Your task is to restate word for word the lines in the material below, from the one with "Hoe komen natuur en kunst samen in" up to and including the one with "Voir la page". Do not carry over the pictures.

**********

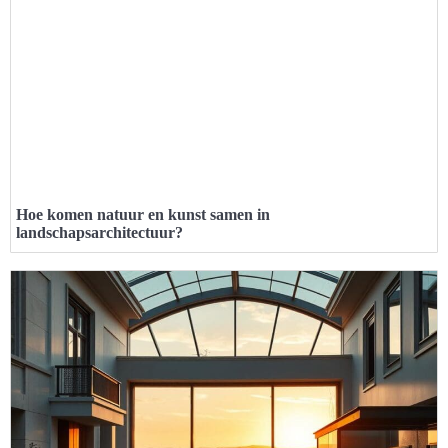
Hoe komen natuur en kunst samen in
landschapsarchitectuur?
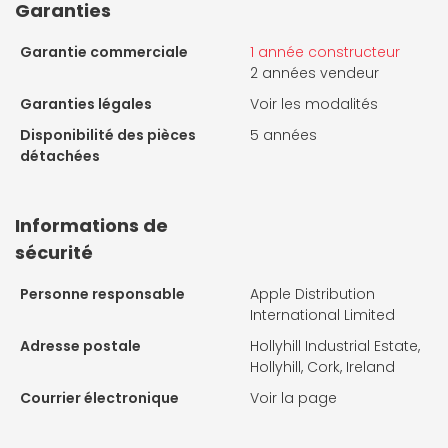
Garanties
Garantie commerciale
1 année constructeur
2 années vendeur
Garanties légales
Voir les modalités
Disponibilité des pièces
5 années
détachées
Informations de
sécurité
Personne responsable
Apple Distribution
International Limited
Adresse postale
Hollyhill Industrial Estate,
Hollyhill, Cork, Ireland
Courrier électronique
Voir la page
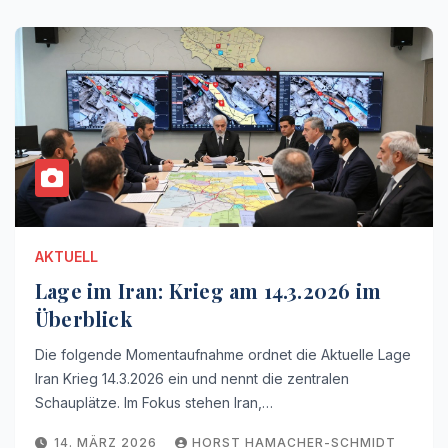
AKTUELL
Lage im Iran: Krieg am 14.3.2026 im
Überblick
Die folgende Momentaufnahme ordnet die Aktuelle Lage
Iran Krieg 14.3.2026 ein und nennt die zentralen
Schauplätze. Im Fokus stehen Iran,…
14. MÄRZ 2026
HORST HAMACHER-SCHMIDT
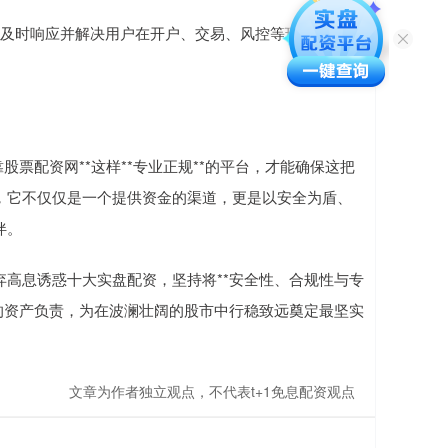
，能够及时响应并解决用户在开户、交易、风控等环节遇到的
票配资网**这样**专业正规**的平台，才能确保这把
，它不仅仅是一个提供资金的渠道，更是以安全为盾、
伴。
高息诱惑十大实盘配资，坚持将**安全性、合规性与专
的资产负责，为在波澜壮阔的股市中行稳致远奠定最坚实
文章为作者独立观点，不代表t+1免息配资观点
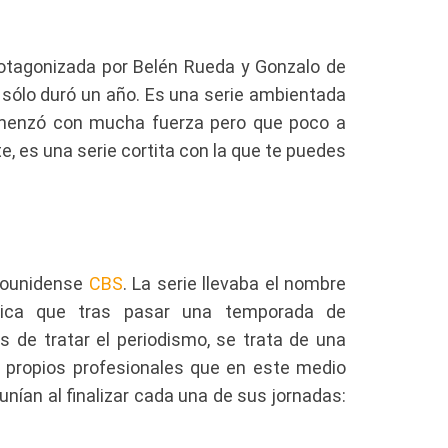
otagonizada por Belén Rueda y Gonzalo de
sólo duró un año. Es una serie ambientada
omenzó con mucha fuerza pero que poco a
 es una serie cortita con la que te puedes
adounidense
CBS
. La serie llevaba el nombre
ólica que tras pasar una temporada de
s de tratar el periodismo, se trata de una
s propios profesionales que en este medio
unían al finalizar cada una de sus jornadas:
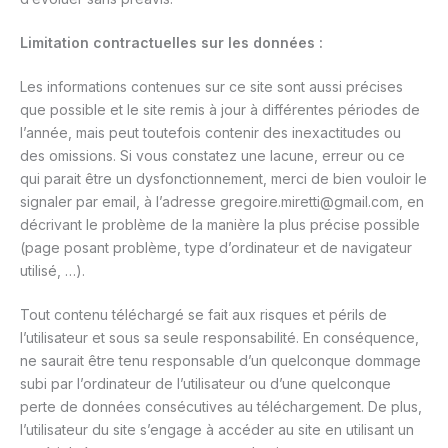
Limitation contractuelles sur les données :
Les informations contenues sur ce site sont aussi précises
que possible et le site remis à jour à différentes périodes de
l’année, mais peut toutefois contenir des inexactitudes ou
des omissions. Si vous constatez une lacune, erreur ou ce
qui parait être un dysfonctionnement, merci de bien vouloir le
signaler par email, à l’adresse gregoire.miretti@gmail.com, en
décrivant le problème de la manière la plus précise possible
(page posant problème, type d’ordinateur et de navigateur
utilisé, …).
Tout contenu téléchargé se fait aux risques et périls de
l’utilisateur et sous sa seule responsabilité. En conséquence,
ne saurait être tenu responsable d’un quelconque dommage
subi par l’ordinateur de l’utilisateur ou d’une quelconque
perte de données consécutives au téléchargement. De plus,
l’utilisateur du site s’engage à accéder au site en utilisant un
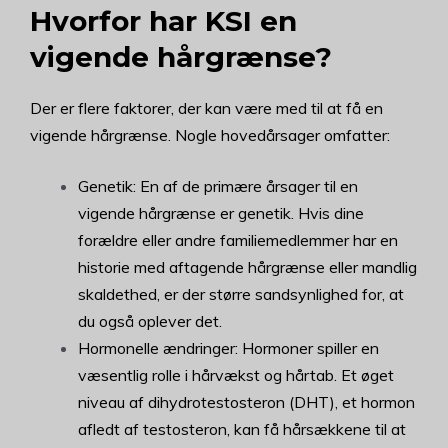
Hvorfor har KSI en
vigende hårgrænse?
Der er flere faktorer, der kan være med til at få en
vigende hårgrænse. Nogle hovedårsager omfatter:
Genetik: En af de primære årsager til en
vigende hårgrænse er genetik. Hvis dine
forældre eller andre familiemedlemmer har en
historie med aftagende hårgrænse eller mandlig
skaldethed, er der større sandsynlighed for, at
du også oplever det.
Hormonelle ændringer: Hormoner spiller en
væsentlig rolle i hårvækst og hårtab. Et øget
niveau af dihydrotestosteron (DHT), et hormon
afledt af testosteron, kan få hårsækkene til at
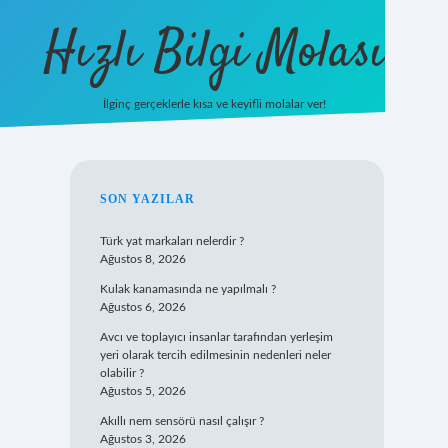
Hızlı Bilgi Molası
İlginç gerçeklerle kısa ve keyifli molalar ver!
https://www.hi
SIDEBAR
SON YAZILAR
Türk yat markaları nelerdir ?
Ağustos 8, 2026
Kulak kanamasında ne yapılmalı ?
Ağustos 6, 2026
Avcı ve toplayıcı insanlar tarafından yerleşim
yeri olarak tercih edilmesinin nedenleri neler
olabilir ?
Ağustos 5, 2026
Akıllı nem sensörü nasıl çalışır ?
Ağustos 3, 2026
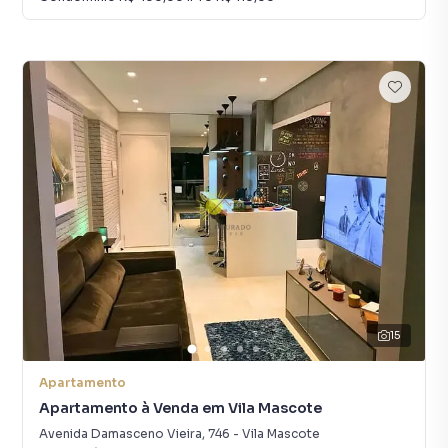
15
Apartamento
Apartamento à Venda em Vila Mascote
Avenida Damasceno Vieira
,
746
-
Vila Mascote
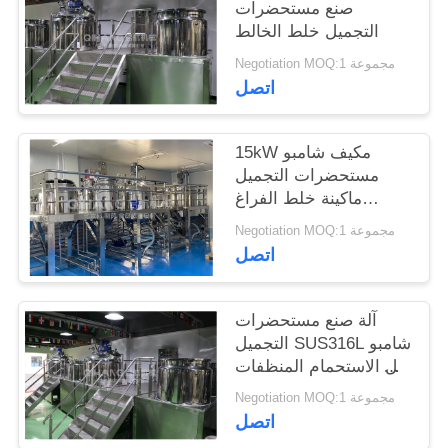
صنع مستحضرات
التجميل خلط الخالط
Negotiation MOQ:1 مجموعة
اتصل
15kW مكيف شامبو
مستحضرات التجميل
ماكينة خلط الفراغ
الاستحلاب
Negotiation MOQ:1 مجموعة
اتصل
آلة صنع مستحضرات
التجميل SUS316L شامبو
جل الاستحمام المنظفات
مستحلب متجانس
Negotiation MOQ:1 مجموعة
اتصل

**********

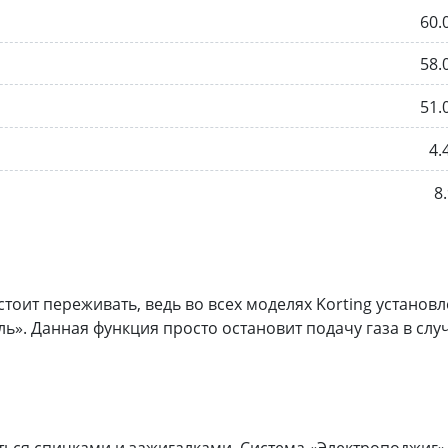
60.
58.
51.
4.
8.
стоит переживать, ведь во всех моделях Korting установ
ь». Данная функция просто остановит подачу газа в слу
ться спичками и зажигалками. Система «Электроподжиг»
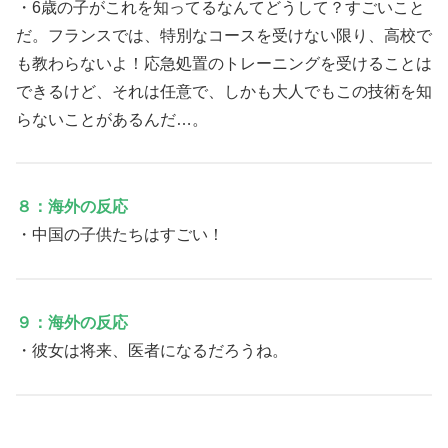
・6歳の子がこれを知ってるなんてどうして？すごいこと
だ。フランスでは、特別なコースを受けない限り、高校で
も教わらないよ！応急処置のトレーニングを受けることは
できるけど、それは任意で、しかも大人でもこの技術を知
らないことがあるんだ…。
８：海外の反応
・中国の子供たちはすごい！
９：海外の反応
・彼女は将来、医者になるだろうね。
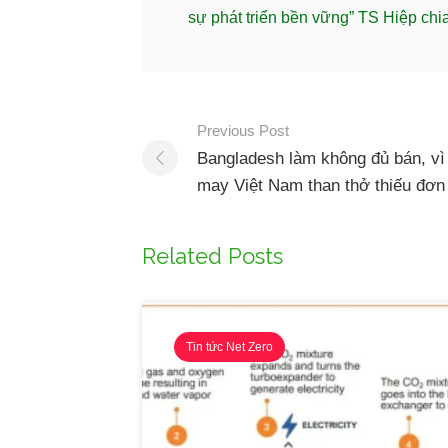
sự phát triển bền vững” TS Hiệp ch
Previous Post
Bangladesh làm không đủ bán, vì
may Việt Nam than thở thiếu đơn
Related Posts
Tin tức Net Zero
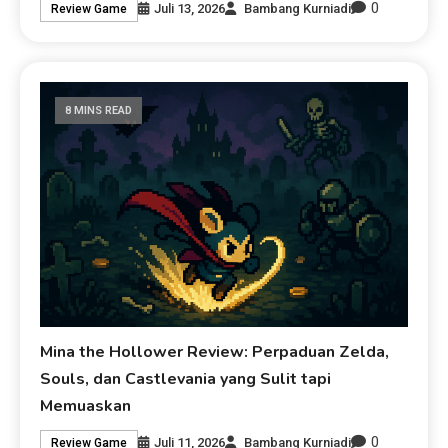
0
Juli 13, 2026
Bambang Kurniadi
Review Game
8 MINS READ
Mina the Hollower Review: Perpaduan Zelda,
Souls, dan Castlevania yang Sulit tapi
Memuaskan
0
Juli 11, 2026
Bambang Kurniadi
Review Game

**********

» **Your solution**
Hoe komen natuur en kunst samen in
landschapsarchitectuur?
Garanties
Garantie commerciale
1 année constructeur
2 années vendeur
Garanties légales
Voir les modalités
Disponibilité des pièces
5 années
détachées
Informations de
sécurité
Personne responsable
Apple Distribution
International Limited
Adresse postale
Hollyhill Industrial Estate,
Hollyhill, Cork, Ireland
Courrier électronique
Voir la page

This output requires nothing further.